Feb 7, 2019 - Economy & Business

The European money printing press returns

A copy machine spitting out Monopoly money

Illustration: Aïda Amer/Axios

Analysts at Goldman Sachs say they expect the European Central Bank to announce it is restarting a long-term financing stimulus program as soon as March, despite having just called off its bond-buying program in December.

The backdrop: Renewed stimulus for the faltering euro zone economy, which has looked weaker with each new data release, has been expected, but Goldman's incorporation of fresh ECB stimulus as part of its market outlook could mark a watershed moment for central banks and the global economy.

What it means: The ECB's stimulus program was created to hold up failing markets in the aftermath of the European crisis that followed the 2008 U.S. financial crisis. The goal was to remove it as soon as the economy could stand on its own.

  • Like the Federal Reserve's quantitative easing, the ECB's targeted longer-term refinancing operations (TLTRO) program, started in 2014, was considered an emergency, unconventional and temporary fix. It was never imagined as a program that would stay in place for 5 years or more.

Remember: For most of last year, policymakers had been preparing asset managers and markets for 2019 to be the year things finally returned to normal.

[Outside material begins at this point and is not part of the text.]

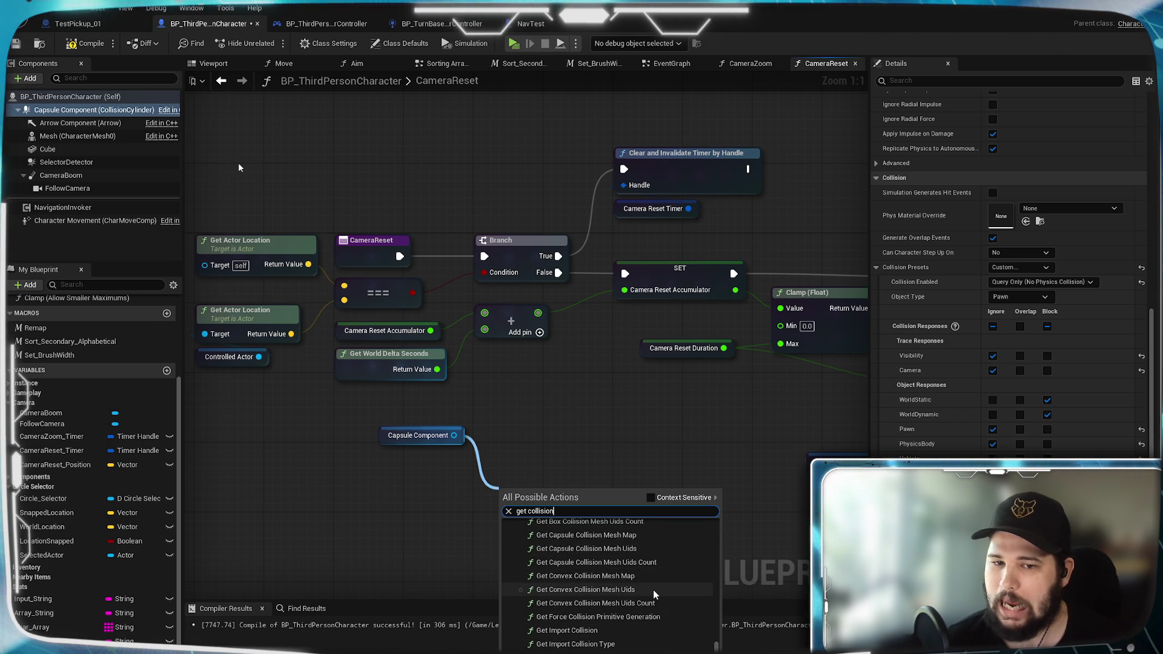
pyautogui.scroll(-2, 659, 592)
pyautogui.scroll(-2, 658, 592)
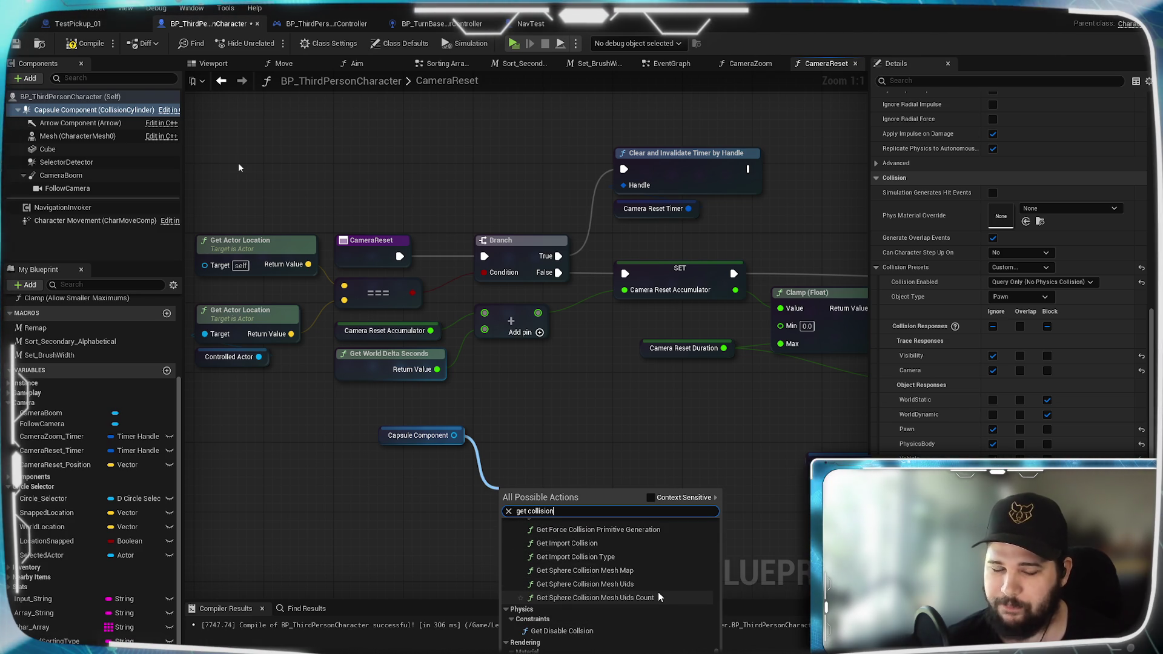
pyautogui.scroll(-2, 659, 592)
pyautogui.scroll(-3, 663, 593)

Central bankers said that this year:

  • The Federal Reserve would raise U.S. interest rates 3 times and continue to reduce its $4 trillion balance sheet by $50 billion a month. (Prior to 2008, the value of the Fed's balance sheet was less than 10% of U.S. GDP going back to 1956. It's currently around 20%.)
  • The ECB would end its TLTRO program of buying $17 billion of bonds a month and raise its interest rates from -0.4% to above zero, where they haven't been since 2011.
  • The Bank of Japan would slow or stop its nearly $4 billion a month asset purchasing program, which has taken the central bank's balance sheet holdings to an amount greater than Japan's entire GDP.

There's now significant doubt any of those things will happen.

Go deeper: The end of quantitative tightening

Editor's note: The first sentence of this story has been corrected to show the ECB is restarting a financing program, not restarting its bond-buying program.